What you are asked to do. Would you repeat the listing below exactly, with no pictures in it?

Information.
______________________________
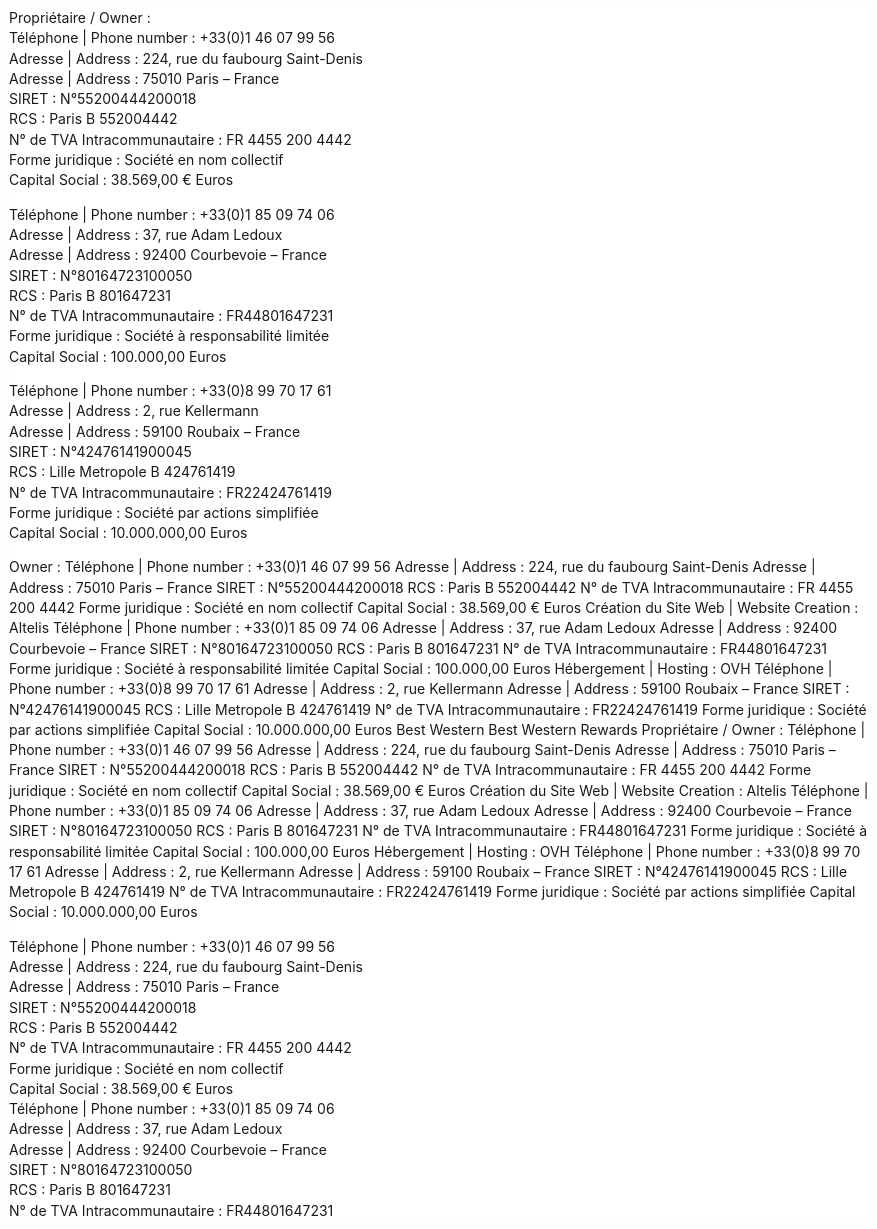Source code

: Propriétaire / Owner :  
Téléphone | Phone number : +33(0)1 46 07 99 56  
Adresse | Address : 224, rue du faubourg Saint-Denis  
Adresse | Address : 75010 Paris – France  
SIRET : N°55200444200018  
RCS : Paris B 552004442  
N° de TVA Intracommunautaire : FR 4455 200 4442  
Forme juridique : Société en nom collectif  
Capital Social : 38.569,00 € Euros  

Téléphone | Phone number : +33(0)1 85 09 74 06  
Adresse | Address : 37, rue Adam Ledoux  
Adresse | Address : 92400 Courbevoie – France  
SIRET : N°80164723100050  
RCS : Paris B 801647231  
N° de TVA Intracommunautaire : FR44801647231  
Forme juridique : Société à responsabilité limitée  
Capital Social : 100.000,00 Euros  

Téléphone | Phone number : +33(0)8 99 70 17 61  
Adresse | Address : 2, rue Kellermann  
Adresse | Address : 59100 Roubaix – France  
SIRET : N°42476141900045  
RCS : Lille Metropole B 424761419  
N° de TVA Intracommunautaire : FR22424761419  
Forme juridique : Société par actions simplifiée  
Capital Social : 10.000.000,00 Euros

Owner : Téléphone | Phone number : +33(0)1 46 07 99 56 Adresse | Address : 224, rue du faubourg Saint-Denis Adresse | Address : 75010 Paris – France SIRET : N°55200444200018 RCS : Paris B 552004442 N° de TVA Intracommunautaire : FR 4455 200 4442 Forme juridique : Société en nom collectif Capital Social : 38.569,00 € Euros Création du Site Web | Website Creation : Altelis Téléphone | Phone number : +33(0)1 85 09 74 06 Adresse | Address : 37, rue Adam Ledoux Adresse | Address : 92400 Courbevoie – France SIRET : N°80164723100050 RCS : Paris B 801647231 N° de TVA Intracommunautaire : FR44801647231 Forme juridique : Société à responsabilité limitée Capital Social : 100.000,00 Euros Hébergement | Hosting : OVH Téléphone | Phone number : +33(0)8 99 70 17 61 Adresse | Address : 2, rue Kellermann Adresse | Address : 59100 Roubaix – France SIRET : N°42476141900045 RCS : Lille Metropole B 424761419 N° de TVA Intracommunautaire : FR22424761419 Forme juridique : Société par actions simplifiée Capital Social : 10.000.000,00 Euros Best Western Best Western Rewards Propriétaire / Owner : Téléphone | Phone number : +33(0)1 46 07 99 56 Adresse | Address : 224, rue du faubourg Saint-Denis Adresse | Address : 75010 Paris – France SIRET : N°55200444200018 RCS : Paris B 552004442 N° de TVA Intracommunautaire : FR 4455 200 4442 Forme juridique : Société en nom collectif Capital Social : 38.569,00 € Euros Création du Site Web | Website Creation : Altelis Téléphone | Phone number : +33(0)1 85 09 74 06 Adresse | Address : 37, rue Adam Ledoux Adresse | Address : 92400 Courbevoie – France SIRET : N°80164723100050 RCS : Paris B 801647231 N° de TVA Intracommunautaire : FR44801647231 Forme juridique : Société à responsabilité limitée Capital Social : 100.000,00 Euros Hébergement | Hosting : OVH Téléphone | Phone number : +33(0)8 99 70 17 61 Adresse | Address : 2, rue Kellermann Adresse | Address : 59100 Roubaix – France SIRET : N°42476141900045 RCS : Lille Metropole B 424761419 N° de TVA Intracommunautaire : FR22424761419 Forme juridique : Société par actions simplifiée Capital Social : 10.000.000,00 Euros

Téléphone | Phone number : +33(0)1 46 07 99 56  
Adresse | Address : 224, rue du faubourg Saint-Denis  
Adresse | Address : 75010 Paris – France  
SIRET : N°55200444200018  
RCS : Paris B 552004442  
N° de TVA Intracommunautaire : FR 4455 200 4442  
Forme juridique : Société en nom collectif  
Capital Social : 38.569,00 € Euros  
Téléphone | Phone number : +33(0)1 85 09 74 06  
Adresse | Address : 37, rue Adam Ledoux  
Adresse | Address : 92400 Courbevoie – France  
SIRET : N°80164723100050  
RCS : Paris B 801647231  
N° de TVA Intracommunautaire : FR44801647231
______________________________
Task output.
Source code

: Propriétaire / Owner :  
Téléphone | Phone number : +33(0)1 46 07 99 56  
Adresse | Address : 224, rue du faubourg Saint-Denis  
Adresse | Address : 75010 Paris – France  
SIRET : N°55200444200018  
RCS : Paris B 552004442  
N° de TVA Intracommunautaire : FR 4455 200 4442  
Forme juridique : Société en nom collectif  
Capital Social : 38.569,00 € Euros  

Téléphone | Phone number : +33(0)1 85 09 74 06  
Adresse | Address : 37, rue Adam Ledoux  
Adresse | Address : 92400 Courbevoie – France  
SIRET : N°80164723100050  
RCS : Paris B 801647231  
N° de TVA Intracommunautaire : FR44801647231  
Forme juridique : Société à responsabilité limitée  
Capital Social : 100.000,00 Euros  

Téléphone | Phone number : +33(0)8 99 70 17 61  
Adresse | Address : 2, rue Kellermann  
Adresse | Address : 59100 Roubaix – France  
SIRET : N°42476141900045  
RCS : Lille Metropole B 424761419  
N° de TVA Intracommunautaire : FR22424761419  
Forme juridique : Société par actions simplifiée  
Capital Social : 10.000.000,00 Euros

Owner : Téléphone | Phone number : +33(0)1 46 07 99 56 Adresse | Address : 224, rue du faubourg Saint-Denis Adresse | Address : 75010 Paris – France SIRET : N°55200444200018 RCS : Paris B 552004442 N° de TVA Intracommunautaire : FR 4455 200 4442 Forme juridique : Société en nom collectif Capital Social : 38.569,00 € Euros Création du Site Web | Website Creation : Altelis Téléphone | Phone number : +33(0)1 85 09 74 06 Adresse | Address : 37, rue Adam Ledoux Adresse | Address : 92400 Courbevoie – France SIRET : N°80164723100050 RCS : Paris B 801647231 N° de TVA Intracommunautaire : FR44801647231 Forme juridique : Société à responsabilité limitée Capital Social : 100.000,00 Euros Hébergement | Hosting : OVH Téléphone | Phone number : +33(0)8 99 70 17 61 Adresse | Address : 2, rue Kellermann Adresse | Address : 59100 Roubaix – France SIRET : N°42476141900045 RCS : Lille Metropole B 424761419 N° de TVA Intracommunautaire : FR22424761419 Forme juridique : Société par actions simplifiée Capital Social : 10.000.000,00 Euros Best Western Best Western Rewards Propriétaire / Owner : Téléphone | Phone number : +33(0)1 46 07 99 56 Adresse | Address : 224, rue du faubourg Saint-Denis Adresse | Address : 75010 Paris – France SIRET : N°55200444200018 RCS : Paris B 552004442 N° de TVA Intracommunautaire : FR 4455 200 4442 Forme juridique : Société en nom collectif Capital Social : 38.569,00 € Euros Création du Site Web | Website Creation : Altelis Téléphone | Phone number : +33(0)1 85 09 74 06 Adresse | Address : 37, rue Adam Ledoux Adresse | Address : 92400 Courbevoie – France SIRET : N°80164723100050 RCS : Paris B 801647231 N° de TVA Intracommunautaire : FR44801647231 Forme juridique : Société à responsabilité limitée Capital Social : 100.000,00 Euros Hébergement | Hosting : OVH Téléphone | Phone number : +33(0)8 99 70 17 61 Adresse | Address : 2, rue Kellermann Adresse | Address : 59100 Roubaix – France SIRET : N°42476141900045 RCS : Lille Metropole B 424761419 N° de TVA Intracommunautaire : FR22424761419 Forme juridique : Société par actions simplifiée Capital Social : 10.000.000,00 Euros

Téléphone | Phone number : +33(0)1 46 07 99 56  
Adresse | Address : 224, rue du faubourg Saint-Denis  
Adresse | Address : 75010 Paris – France  
SIRET : N°55200444200018  
RCS : Paris B 552004442  
N° de TVA Intracommunautaire : FR 4455 200 4442  
Forme juridique : Société en nom collectif  
Capital Social : 38.569,00 € Euros  
Téléphone | Phone number : +33(0)1 85 09 74 06  
Adresse | Address : 37, rue Adam Ledoux  
Adresse | Address : 92400 Courbevoie – France  
SIRET : N°80164723100050  
RCS : Paris B 801647231  
N° de TVA Intracommunautaire : FR44801647231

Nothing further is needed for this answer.